### [Exercise goal]
Which lines of the entries below include "node"? List them all.

[Source data]

[Start of Attachment]

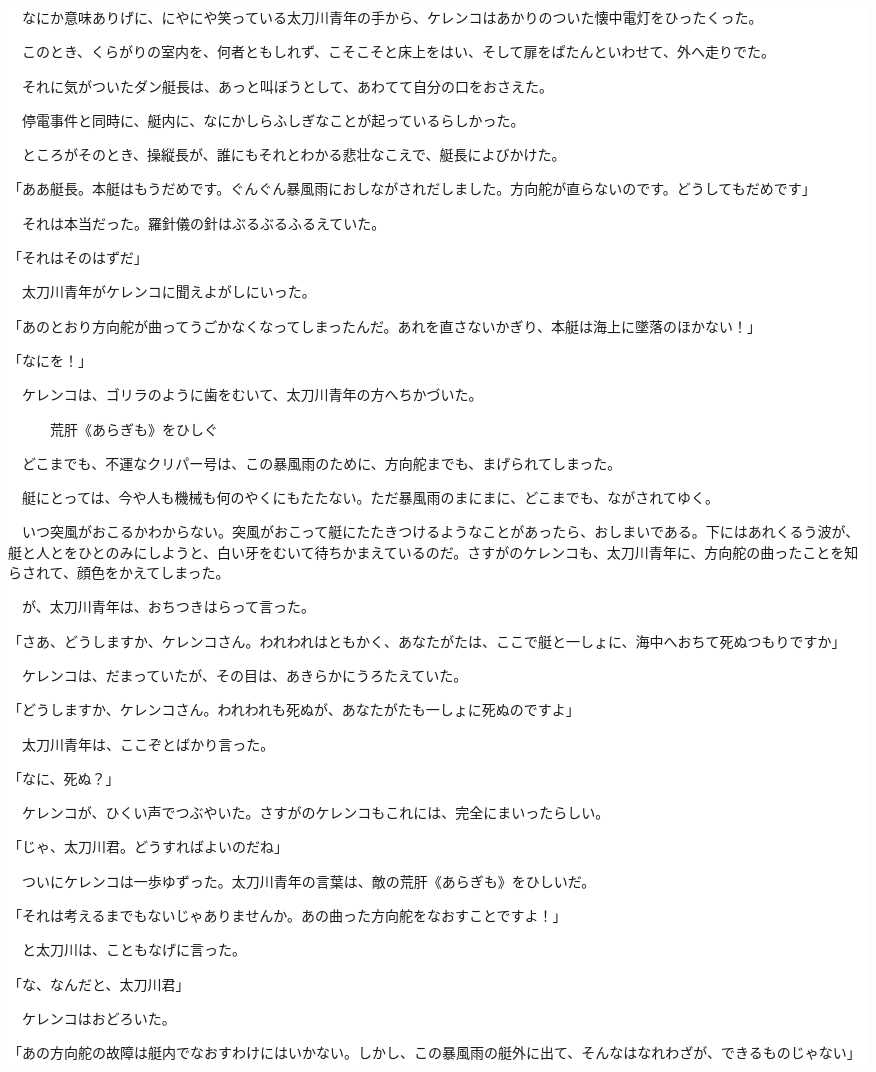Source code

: 　なにか意味ありげに、にやにや笑っている太刀川青年の手から、ケレンコはあかりのついた懐中電灯をひったくった。

　このとき、くらがりの室内を、何者ともしれず、こそこそと床上をはい、そして扉をぱたんといわせて、外へ走りでた。

　それに気がついたダン艇長は、あっと叫ぼうとして、あわてて自分の口をおさえた。

　停電事件と同時に、艇内に、なにかしらふしぎなことが起っているらしかった。

　ところがそのとき、操縦長が、誰にもそれとわかる悲壮なこえで、艇長によびかけた。

「ああ艇長。本艇はもうだめです。ぐんぐん暴風雨におしながされだしました。方向舵が直らないのです。どうしてもだめです」

　それは本当だった。羅針儀の針はぶるぶるふるえていた。

「それはそのはずだ」

　太刀川青年がケレンコに聞えよがしにいった。

「あのとおり方向舵が曲ってうごかなくなってしまったんだ。あれを直さないかぎり、本艇は海上に墜落のほかない！」

「なにを！」

　ケレンコは、ゴリラのように歯をむいて、太刀川青年の方へちかづいた。





　　　荒肝《あらぎも》をひしぐ





　どこまでも、不運なクリパー号は、この暴風雨のために、方向舵までも、まげられてしまった。

　艇にとっては、今や人も機械も何のやくにもたたない。ただ暴風雨のまにまに、どこまでも、ながされてゆく。

　いつ突風がおこるかわからない。突風がおこって艇にたたきつけるようなことがあったら、おしまいである。下にはあれくるう波が、艇と人とをひとのみにしようと、白い牙をむいて待ちかまえているのだ。さすがのケレンコも、太刀川青年に、方向舵の曲ったことを知らされて、顔色をかえてしまった。

　が、太刀川青年は、おちつきはらって言った。

「さあ、どうしますか、ケレンコさん。われわれはともかく、あなたがたは、ここで艇と一しょに、海中へおちて死ぬつもりですか」

　ケレンコは、だまっていたが、その目は、あきらかにうろたえていた。

「どうしますか、ケレンコさん。われわれも死ぬが、あなたがたも一しょに死ぬのですよ」

　太刀川青年は、ここぞとばかり言った。

「なに、死ぬ？」

　ケレンコが、ひくい声でつぶやいた。さすがのケレンコもこれには、完全にまいったらしい。

「じゃ、太刀川君。どうすればよいのだね」

　ついにケレンコは一歩ゆずった。太刀川青年の言葉は、敵の荒肝《あらぎも》をひしいだ。

「それは考えるまでもないじゃありませんか。あの曲った方向舵をなおすことですよ！」

　と太刀川は、こともなげに言った。

「な、なんだと、太刀川君」

　ケレンコはおどろいた。

「あの方向舵の故障は艇内でなおすわけにはいかない。しかし、この暴風雨の艇外に出て、そんなはなれわざが、できるものじゃない」
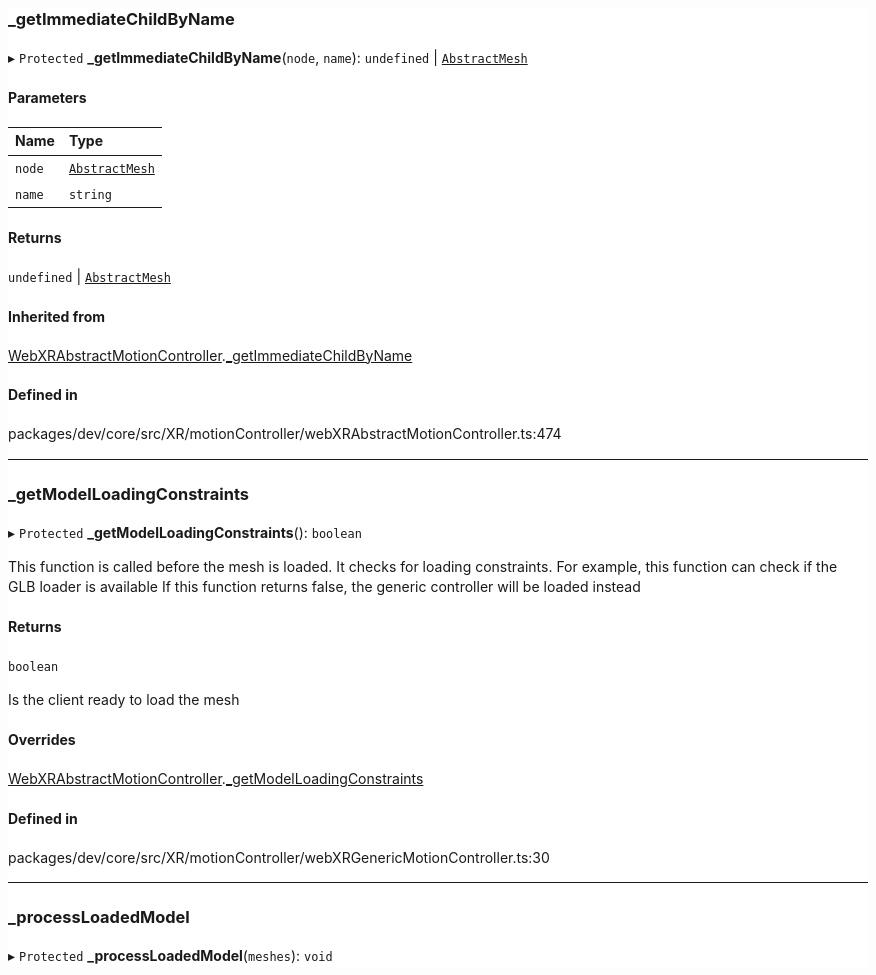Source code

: ### \_getImmediateChildByName

▸ `Protected` **_getImmediateChildByName**(`node`, `name`): `undefined` \| [`AbstractMesh`](AbstractMesh.md)

#### Parameters

| Name | Type |
| :------ | :------ |
| `node` | [`AbstractMesh`](AbstractMesh.md) |
| `name` | `string` |

#### Returns

`undefined` \| [`AbstractMesh`](AbstractMesh.md)

#### Inherited from

[WebXRAbstractMotionController](WebXRAbstractMotionController.md).[_getImmediateChildByName](WebXRAbstractMotionController.md#_getimmediatechildbyname)

#### Defined in

packages/dev/core/src/XR/motionController/webXRAbstractMotionController.ts:474

___

### \_getModelLoadingConstraints

▸ `Protected` **_getModelLoadingConstraints**(): `boolean`

This function is called before the mesh is loaded. It checks for loading constraints.
For example, this function can check if the GLB loader is available
If this function returns false, the generic controller will be loaded instead

#### Returns

`boolean`

Is the client ready to load the mesh

#### Overrides

[WebXRAbstractMotionController](WebXRAbstractMotionController.md).[_getModelLoadingConstraints](WebXRAbstractMotionController.md#_getmodelloadingconstraints)

#### Defined in

packages/dev/core/src/XR/motionController/webXRGenericMotionController.ts:30

___

### \_processLoadedModel

▸ `Protected` **_processLoadedModel**(`meshes`): `void`

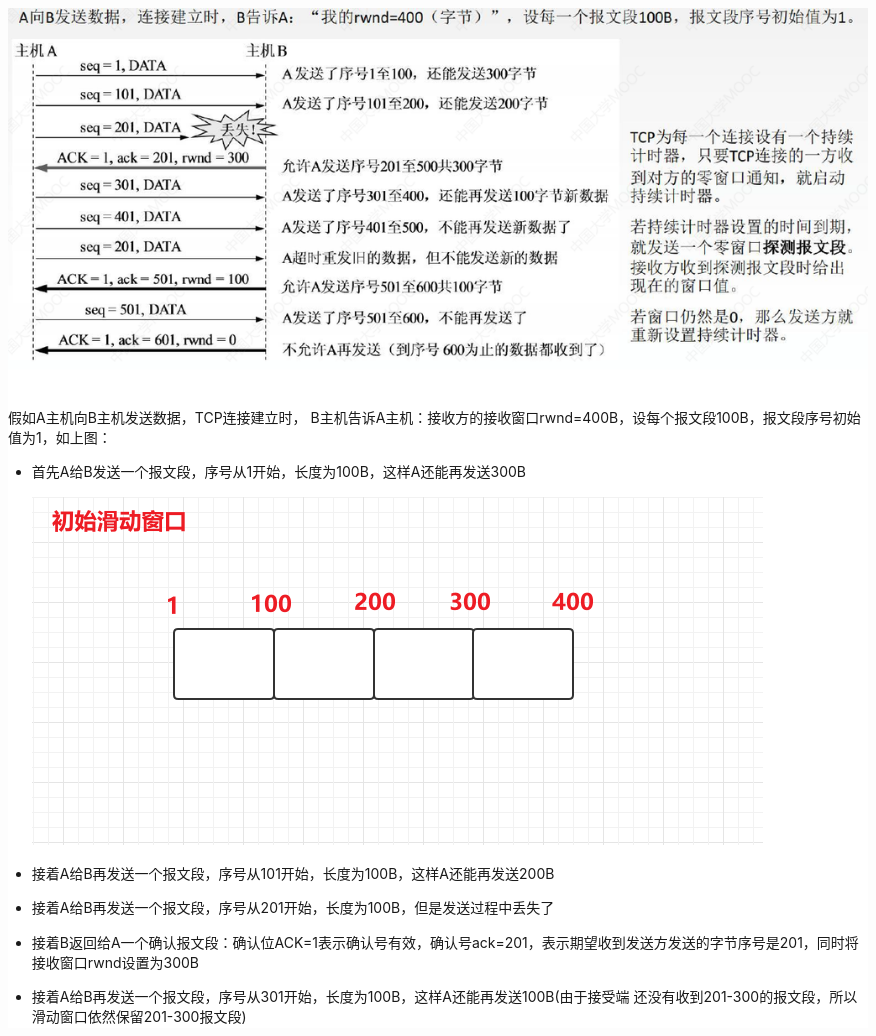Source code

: ![](计网第五章.assets/15.png)



假如A主机向B主机发送数据，TCP连接建立时， B主机告诉A主机：接收方的接收窗口rwnd=400B，设每个报文段100B，报文段序号初始值为1，如上图：

- 首先A给B发送一个报文段，序号从1开始，长度为100B，这样A还能再发送300B

  ![](计网第五章.assets/16.png)

- 接着A给B再发送一个报文段，序号从101开始，长度为100B，这样A还能再发送200B

- 接着A给B再发送一个报文段，序号从201开始，长度为100B，但是发送过程中丢失了

- 接着B返回给A一个确认报文段：确认位ACK=1表示确认号有效，确认号ack=201，表示期望收到发送方发送的字节序号是201，同时将接收窗口rwnd设置为300B

- 接着A给B再发送一个报文段，序号从301开始，长度为100B，这样A还能再发送100B(由于接受端 还没有收到201-300的报文段，所以滑动窗口依然保留201-300报文段)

[End of Attachment]

### [Written reply]
▸ `Protected` **_getImmediateChildByName**(`node`, `name`): `undefined` \| [`AbstractMesh`](AbstractMesh.md)
| `node` | [`AbstractMesh`](AbstractMesh.md) |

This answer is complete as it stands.